Perhaps I will upgrade the pfd to one with more pockets at some stage... probably get the epirb at same time so I have got somewhere to put it.

Tight Lines!!!!


----------



## PeterJ (Aug 29, 2005)

That would blow your head off if it went off by accident. In the words of an Aussie great "Crikey" :shock:


----------



## DGax65 (Jun 7, 2006)

Matt

Everybody develops a certain comfort level for kayaking. This comfort level is a product of your experience, skill and the equipment that you carry. I've been kayak fishing for about four years now, but before that, I never really spent much time on/in the water (time on the aircraft carrier doesn't count). For this reason my level of confidence on the water is not as high as somebody who spent his whole life surfing or kayaking. I tend to gear up to compensate for the shortfall in experience. Some (many) might think that I am going overboard with the safety gear, but it gives me the confidence to go out and enjoy myself and concentrate on fishing. 
I agree that flares or radio would work well in most situations, but sometimes ocean/atmospheric conditions can make it difficult to signal other boats, even if they are relatively close. Flares might get attention at night, but they are very hard to localize. I like the idea of having my GPS coordinates being sent out with the distress beacon.


----------



## Mattdogger (Feb 2, 2006)

Douglas, where your personal safety is concerned there can never be too much gear/equipment.

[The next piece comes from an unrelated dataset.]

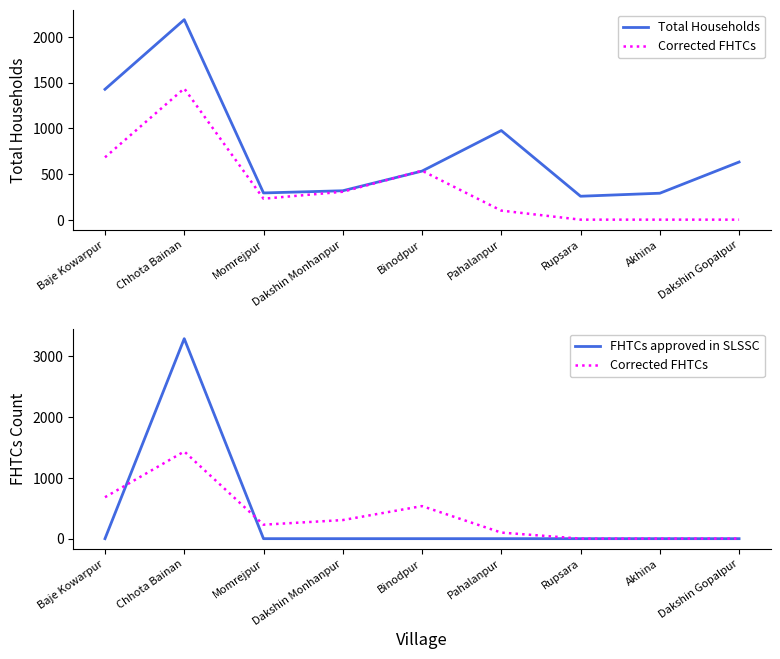

Is it true that Total Households equals 1044 at Dakshin Gopalpur?

False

Kayak fishing is supposed to be a relaxing an enjoyable experience... so as you say being confident and comfortable are top priorities. Sorry if I sounded like I was bagging you for having too much gear. Just seemed like I really lack a lot of items re. safety!

Taken flare out of the zipper now. Don't know where to put it again besides on the yak...... Like peter said it probably would blow my head off or certainly light my smoke if it went off! :shock:

Just got some vouchers for my birthday so I will look at getting those mini flares that Aaron was looking at.

Top links there too, Douglas. 8)


----------



## Phoenix (Jan 12, 2006)

The safety gear I carry includes;
*On PFD*
* PFD
* Whistle
* Strobe (princeton tec eco-flare)
* Small waterproof torch (princeton tec Blast)
* EPIRB
* Light-sticks
* Plastic signalling Mirror
* Radio
* Knife
* Flare

*On Kayak*
* First Aid Kit
* Head Torch (Silva L1)


----------